Someone Has to Nurture and Build the Characteristics of Effective Teams
Left to their own devices, most teams would never achieve greatness. A group of the most talented individuals isn't a team. Without guidance, that's a surefire recipe for internal competition that diminishes the effectiveness of every individual.
An action-oriented team leader is needed. That can be a formal role or an informal one, depending on the type of team. It can be a rotating role, shared between team members. Who it is matters less than what this role will do.
Someone (could it be you?) will need to take deliberate action to turn a group of talented individuals into a team. Getting your ideal composition of the characteristics of effective teams starts with selecting and drafting talented individuals, but it's building the team characteristics that really counts.
The Characteristics of Effective Teams Are Greater than the Sum Total of Individual Characteristics
For a good starter list of 21 key characteristics of individual team members, check out The Hard Hat by Jon Gordon. It tells a true story that illustrates ways you can personally contribute to a team.
But for an action-oriented leader that wants to develop the entire team, think bigger than individual level. The team itself has a collective character. Back to our house analogy -- the individual rooms must work together to create a home.
Team characteristics include, but are not limited to:
- Shared values that are demonstrated in how team members interact with each other.

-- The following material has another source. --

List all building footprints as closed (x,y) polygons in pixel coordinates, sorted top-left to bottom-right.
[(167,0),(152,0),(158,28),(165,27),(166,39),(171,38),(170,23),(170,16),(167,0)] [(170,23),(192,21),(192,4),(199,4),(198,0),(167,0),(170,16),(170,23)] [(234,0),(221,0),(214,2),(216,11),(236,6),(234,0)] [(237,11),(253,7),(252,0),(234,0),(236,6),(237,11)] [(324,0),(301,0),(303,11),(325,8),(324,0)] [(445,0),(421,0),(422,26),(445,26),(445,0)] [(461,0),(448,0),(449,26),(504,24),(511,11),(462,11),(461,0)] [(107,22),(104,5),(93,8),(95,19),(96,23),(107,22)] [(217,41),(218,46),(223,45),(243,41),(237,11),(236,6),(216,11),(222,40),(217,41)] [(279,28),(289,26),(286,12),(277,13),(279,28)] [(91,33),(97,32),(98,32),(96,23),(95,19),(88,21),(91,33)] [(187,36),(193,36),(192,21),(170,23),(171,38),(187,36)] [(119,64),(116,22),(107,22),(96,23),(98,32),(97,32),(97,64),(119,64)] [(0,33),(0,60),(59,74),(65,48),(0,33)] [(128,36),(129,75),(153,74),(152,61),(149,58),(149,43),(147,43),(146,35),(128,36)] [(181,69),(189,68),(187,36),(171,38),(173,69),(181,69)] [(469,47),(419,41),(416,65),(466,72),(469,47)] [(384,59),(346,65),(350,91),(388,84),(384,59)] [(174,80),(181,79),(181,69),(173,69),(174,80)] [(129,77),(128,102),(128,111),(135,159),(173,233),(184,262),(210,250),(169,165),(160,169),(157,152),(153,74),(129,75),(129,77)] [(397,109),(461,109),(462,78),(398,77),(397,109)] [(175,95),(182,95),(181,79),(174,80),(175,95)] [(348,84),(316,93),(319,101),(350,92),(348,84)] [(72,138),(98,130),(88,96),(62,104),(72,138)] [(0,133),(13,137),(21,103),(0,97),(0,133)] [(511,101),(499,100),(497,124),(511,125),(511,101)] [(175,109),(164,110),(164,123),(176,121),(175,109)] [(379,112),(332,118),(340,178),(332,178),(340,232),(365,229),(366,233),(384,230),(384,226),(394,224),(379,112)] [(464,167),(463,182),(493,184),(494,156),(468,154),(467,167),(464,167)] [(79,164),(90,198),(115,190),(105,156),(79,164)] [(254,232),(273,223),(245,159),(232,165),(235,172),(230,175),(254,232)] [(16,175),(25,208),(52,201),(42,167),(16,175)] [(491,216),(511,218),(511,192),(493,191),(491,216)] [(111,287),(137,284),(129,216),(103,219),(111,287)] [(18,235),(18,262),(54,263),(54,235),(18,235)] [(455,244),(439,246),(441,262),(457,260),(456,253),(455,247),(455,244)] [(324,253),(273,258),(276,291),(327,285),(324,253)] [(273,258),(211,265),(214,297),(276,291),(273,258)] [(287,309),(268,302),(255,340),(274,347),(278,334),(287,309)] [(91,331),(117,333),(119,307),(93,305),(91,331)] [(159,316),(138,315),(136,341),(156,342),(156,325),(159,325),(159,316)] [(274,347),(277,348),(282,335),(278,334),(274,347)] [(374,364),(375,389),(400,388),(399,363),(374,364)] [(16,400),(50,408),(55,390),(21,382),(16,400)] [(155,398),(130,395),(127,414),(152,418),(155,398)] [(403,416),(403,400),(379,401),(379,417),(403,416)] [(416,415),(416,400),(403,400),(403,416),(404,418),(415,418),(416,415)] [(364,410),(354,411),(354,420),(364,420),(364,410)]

- Agreed-upon levels of autonomy vs. shared decision-making and execution.
- Mutually beneficial goals for the team and the individuals who are on the team.
- Norms for getting input from all team members and drawing out full participation.
- Connections founded in trust and respect.
- Understanding each other and what drives each individual.
- Commitment to shared success.
The team's leader (or collective leadership) must determine which characteristics fit for the team. Taking action to make conscious decisions like this bring a team together and provides clarity for team decisions and priorities. Without a deliberate naming and claiming of team characteristics, your team will struggle needlessly against itself and fail to achieve its full potential.